The thing is, we already had an explanation for the Force from Obi Wan in A New Hope. Retroactively adding details about microscopic life forms living in your body doesn’t totally fit with Obi Wan’s explanation, making our image of the Force messier instead of clearer. Midi-chlorians reduce a beautiful cosmic connection to something physical… and less cool. Instead of expanding the Force, they narrow it. People have been frozen in carbonite for less heinous crimes.

1. Jar Jar Binks

While many of the above offenders may be worse than the most notorious Gungan, nobody could take home the gold without me receiving a flood of death threats, so here you go! The worst part about Star Wars is Jar Jar Binks.

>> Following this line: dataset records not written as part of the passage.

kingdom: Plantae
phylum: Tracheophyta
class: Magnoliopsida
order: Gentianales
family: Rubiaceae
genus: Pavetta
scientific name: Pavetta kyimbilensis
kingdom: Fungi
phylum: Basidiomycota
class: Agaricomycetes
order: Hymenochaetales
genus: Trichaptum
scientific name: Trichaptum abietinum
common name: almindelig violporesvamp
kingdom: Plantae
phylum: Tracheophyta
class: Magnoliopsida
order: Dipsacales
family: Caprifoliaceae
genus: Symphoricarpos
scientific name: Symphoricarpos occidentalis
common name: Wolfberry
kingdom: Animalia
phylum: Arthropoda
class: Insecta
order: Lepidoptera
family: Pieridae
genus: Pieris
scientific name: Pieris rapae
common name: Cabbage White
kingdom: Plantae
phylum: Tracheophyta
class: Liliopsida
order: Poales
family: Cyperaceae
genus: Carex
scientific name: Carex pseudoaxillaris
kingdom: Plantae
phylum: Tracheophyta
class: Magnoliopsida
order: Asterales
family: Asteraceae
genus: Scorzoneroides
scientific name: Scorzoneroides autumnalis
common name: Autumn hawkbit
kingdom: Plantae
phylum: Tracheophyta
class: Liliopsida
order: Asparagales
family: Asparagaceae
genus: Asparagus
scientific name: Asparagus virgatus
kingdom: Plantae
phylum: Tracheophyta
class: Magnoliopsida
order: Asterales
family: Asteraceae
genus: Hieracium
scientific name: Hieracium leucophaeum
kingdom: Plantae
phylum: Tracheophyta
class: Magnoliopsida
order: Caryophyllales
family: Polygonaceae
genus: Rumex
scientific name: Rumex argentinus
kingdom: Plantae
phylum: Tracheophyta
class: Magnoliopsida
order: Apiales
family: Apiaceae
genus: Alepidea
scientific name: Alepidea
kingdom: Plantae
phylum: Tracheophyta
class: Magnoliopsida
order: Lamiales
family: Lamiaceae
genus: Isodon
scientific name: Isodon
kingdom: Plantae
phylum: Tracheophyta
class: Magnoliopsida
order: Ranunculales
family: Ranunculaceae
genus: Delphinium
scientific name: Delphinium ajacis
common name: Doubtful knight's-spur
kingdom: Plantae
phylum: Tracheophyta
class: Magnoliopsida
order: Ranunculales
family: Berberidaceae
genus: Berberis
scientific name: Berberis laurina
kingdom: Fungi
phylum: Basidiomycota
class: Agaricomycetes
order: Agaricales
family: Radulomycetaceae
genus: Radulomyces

Jar Jar’s biggest crime is over-exposure. Maybe a measured amount of “meesa so dumb dumb” moments, executed with surgical precision would have, in fact, been a welcome distraction from an otherwise boring plot. Unfortunately, we’ll never know Jar Jar Binks as anything than the bumbling moron who pretty much laid out the red carpet for Palpatine to take over the Senate.

Kids loved him. Adults wanted to rip their eyeballs out of their skulls and shove them deep into their eardrums to keep from ever hearing him again. Intended to be lovable, actually unbearable, Jar Jar Binks blows and that’s all there is to it.